> _Work to complete_
Please print the entries below exactly, from the line with "代码的可读性和可维护性" through the line with "元组和数组类似，但是类型注解时会不一样", including both of those lines and leaving out all others.
#### Data shown
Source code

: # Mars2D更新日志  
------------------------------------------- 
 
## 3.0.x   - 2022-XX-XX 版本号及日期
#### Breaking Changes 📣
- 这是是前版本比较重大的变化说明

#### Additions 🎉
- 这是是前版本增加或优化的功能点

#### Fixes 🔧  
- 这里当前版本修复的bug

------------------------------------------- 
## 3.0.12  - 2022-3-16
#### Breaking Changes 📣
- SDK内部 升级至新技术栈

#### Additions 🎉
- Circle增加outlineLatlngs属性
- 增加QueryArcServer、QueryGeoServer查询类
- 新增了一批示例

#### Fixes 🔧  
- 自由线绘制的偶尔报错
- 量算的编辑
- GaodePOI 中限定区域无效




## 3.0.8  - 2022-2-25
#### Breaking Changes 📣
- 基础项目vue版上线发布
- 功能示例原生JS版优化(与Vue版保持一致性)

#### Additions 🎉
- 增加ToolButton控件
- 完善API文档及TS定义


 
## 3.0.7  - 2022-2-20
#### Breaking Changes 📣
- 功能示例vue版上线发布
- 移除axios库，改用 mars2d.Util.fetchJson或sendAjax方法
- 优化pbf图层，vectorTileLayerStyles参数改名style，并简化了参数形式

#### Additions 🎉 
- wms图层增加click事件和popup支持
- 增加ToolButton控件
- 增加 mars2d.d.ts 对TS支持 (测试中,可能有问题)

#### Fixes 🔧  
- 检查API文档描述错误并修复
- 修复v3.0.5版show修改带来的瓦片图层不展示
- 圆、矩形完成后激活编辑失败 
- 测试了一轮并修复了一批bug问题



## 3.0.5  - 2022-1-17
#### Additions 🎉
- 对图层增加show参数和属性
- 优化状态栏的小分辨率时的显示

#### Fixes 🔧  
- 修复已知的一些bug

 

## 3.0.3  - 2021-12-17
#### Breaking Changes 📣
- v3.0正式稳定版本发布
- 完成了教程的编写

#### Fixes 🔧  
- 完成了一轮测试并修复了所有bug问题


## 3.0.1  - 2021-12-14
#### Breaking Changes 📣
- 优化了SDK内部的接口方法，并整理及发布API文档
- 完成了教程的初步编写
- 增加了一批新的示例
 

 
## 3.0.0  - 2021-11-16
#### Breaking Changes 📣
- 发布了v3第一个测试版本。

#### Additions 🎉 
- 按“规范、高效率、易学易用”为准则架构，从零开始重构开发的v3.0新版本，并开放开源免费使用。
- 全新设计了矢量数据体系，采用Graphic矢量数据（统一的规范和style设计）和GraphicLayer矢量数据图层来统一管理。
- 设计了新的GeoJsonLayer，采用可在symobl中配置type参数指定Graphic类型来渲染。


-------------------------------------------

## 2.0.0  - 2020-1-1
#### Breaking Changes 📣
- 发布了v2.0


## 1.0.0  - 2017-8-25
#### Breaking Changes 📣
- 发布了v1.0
########
#### Data shown
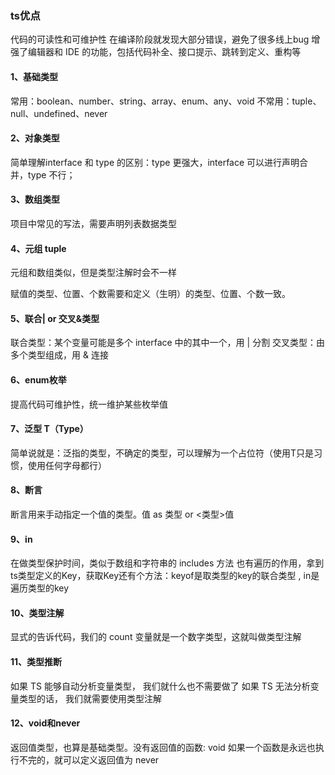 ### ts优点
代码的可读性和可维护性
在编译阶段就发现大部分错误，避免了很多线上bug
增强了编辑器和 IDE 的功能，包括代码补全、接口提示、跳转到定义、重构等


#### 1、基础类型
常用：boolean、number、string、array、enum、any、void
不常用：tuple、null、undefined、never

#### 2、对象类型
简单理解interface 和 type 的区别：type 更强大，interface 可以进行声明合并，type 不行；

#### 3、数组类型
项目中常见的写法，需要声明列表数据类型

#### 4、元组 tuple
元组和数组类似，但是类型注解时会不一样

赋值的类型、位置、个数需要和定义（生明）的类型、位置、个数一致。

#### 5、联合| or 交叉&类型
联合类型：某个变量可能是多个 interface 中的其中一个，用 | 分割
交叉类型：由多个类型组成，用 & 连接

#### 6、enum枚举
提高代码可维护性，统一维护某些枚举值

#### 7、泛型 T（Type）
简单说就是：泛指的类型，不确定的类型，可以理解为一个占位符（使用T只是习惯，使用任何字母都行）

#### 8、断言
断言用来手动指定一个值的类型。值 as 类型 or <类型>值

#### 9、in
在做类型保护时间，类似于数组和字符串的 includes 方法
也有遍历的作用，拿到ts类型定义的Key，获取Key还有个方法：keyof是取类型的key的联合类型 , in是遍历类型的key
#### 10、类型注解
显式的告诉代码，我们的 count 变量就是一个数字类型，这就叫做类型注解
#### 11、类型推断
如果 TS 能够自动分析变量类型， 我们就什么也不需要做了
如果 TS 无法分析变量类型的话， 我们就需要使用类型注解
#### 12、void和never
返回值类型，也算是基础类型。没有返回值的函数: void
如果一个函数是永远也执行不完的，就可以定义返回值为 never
########
> _Answer space_
代码的可读性和可维护性
在编译阶段就发现大部分错误，避免了很多线上bug
增强了编辑器和 IDE 的功能，包括代码补全、接口提示、跳转到定义、重构等


#### 1、基础类型
常用：boolean、number、string、array、enum、any、void
不常用：tuple、null、undefined、never

#### 2、对象类型
简单理解interface 和 type 的区别：type 更强大，interface 可以进行声明合并，type 不行；

#### 3、数组类型
项目中常见的写法，需要声明列表数据类型

#### 4、元组 tuple
元组和数组类似，但是类型注解时会不一样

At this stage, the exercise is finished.